Waldman’s obit of the awful Mr. Scaife seems peculiarly relevant to this citizen right now. I’ve been reading Lynne Olson’s fascinating history of the lead-up to World War II and the struggle in America between the isolationists — some of whom were open admirers of Hitler and Nazi Germany — and the interventionists. I picked it up because of the reviews and because it opens some windows on family history. But most of all the book is intriguing thanks to Olson’s vivid depiction of conservatives v. progressives, a fight that’s been repeated over and over again as the radical right flows and ebbs over the 20th and 21st centuries.

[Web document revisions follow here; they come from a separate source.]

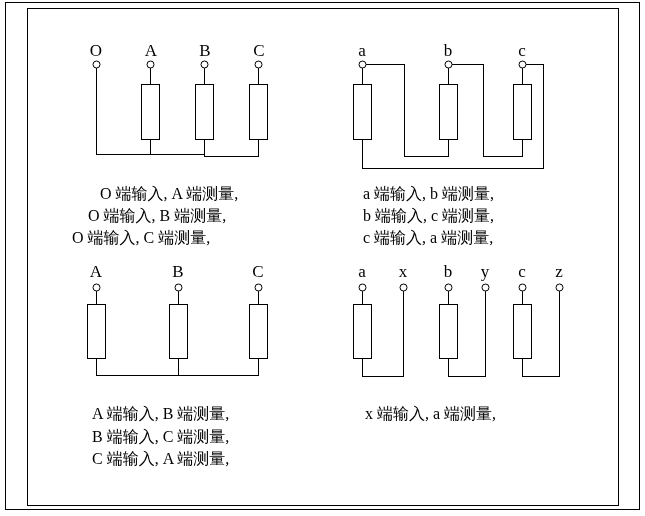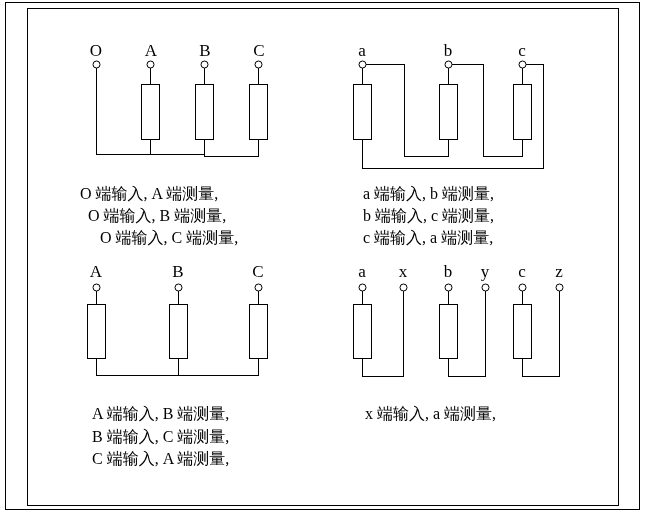--- a/index.html
+++ b/index.html
@@ -155,7 +155,7 @@
     </g>
   </svg>
 
-  <div class="cap" style="left:80px;top:186px;">O 端输入, A 端测量,</div>
+  <div class="cap" style="left:100px;top:186px;">O 端输入, A 端测量,</div>
   <div class="cap" style="left:88px;top:208px;">O 端输入, B 端测量,</div>
   <div class="cap" style="left:100px;top:230px;">O 端输入, C 端测量,</div>
 

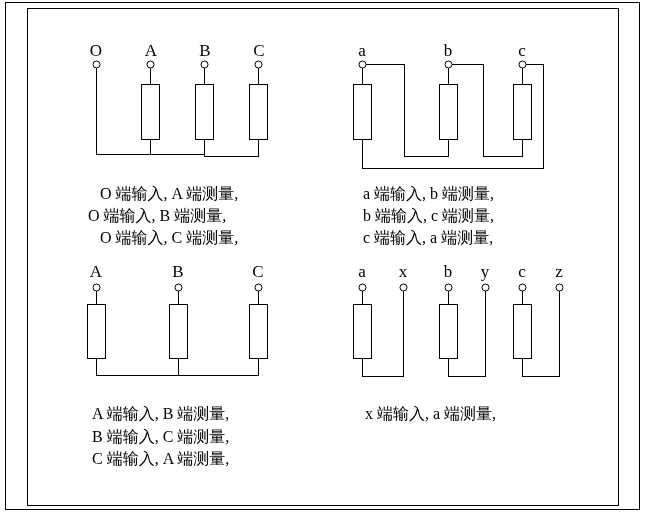--- a/index.html
+++ b/index.html
@@ -157,7 +157,7 @@
 
   <div class="cap" style="left:100px;top:186px;">O 端输入, A 端测量,</div>
   <div class="cap" style="left:88px;top:208px;">O 端输入, B 端测量,</div>
-  <div class="cap" style="left:100px;top:230px;">O 端输入, C 端测量,</div>
+  <div class="cap" style="left:72px;top:230px;">O 端输入, C 端测量,</div>
 
   <div class="cap" style="left:363px;top:186px;">a 端输入, b 端测量,</div>
   <div class="cap" style="left:363px;top:208px;">b 端输入, c 端测量,</div>

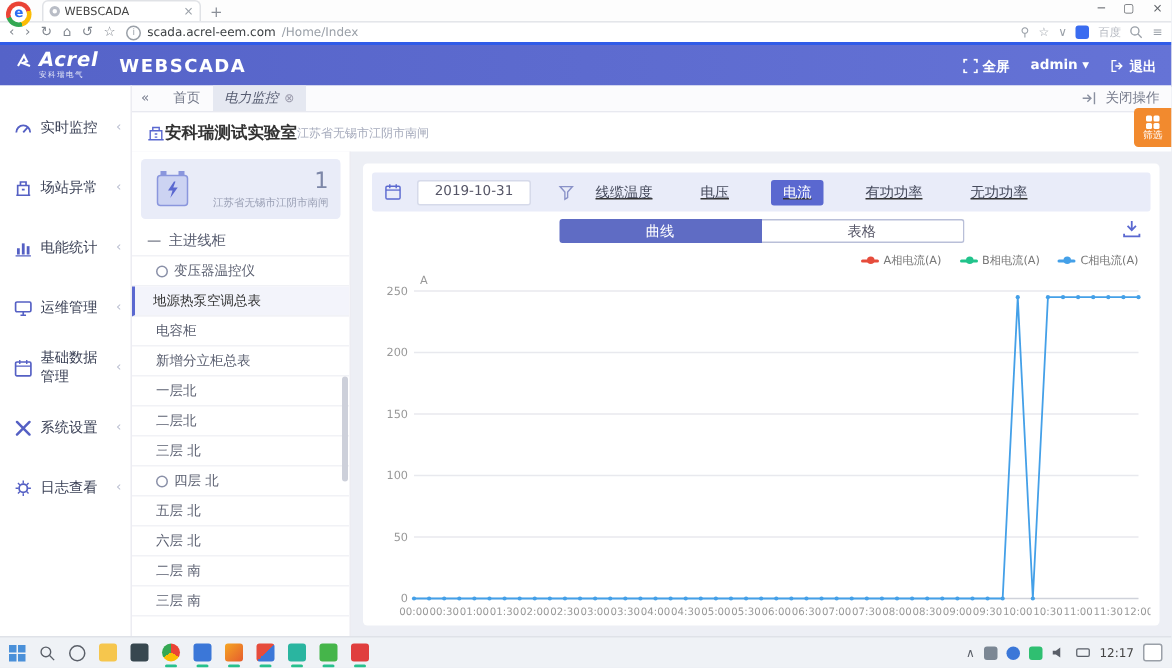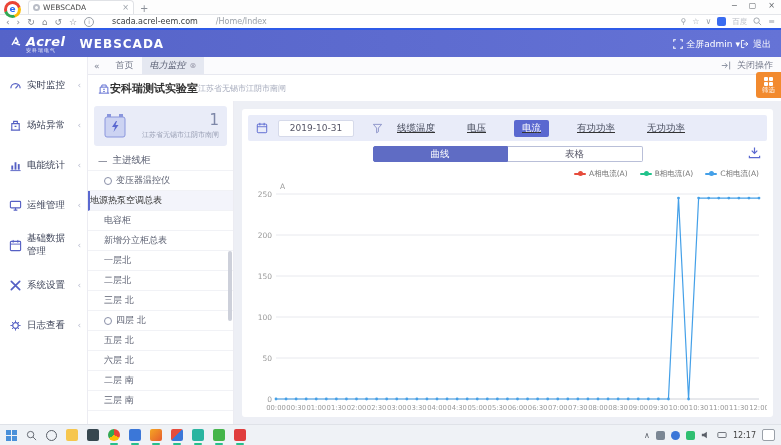--- a/index.html
+++ b/index.html
@@ -20,7 +20,7 @@
   .newtab{margin-left:6px;color:#8a8f98;font-size:10px;line-height:10px;}
   .winbtns{position:absolute;right:6px;top:1px;display:flex;gap:12px;color:#5f6368;font-size:8px;}
   .addrbar{height:13px;background:#fff;display:flex;align-items:center;padding:0 6px;gap:7px;color:#80868e;font-size:9px;}
-  .addrbar .url{color:#5f6368;font-size:8px;flex:1;display:flex;gap:18px;}
+  .addrbar .url{color:#5f6368;font-size:8px;flex:1;display:flex;gap:4px;}
   .info-i{display:inline-flex;width:8px;height:8px;border:1px solid #9aa0a8;border-radius:50%;font-size:6px;align-items:center;justify-content:center;color:#9aa0a8;}
   .urltext{color:#3c4043;}
   .urlpath{color:#9aa0a8;}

We have been living a string of repeats of the bitterness during the run-up to World War in 1940-1 ever since Goldwater’s candidacy, then during the Reagan presidency/Gingrich House, and onward to Washington in the wake of the Bush disasters and during the Obama administration. So much of the rightwing fight is fought and refought with little variation and always stoked by ignorance and media. And in the background is always a kind of paranoia, not to mention a consistent hatred of democracy and diversity. In the end, when conservatives complain, they almost always remind me of Rodney Dangerfield playing that self-centered, unloved jerk who moans, “I don’t get no respect!” and blaming the other guys for his troubles.
Richard Mellon Scaife only seemed capable of getting some “respect” because he could afford to pay for it. Andrew Mellon made the money and used it to help build some of the institutions of which America can be proud. Scaife used it to diminish America, supporting anger and ignorance under the guise of “patriotism.”
Maybe Scaife’s money was behind the ugly bumper sticker I saw outside the taco place this morning: “Don’t blame me. I voted for the American.”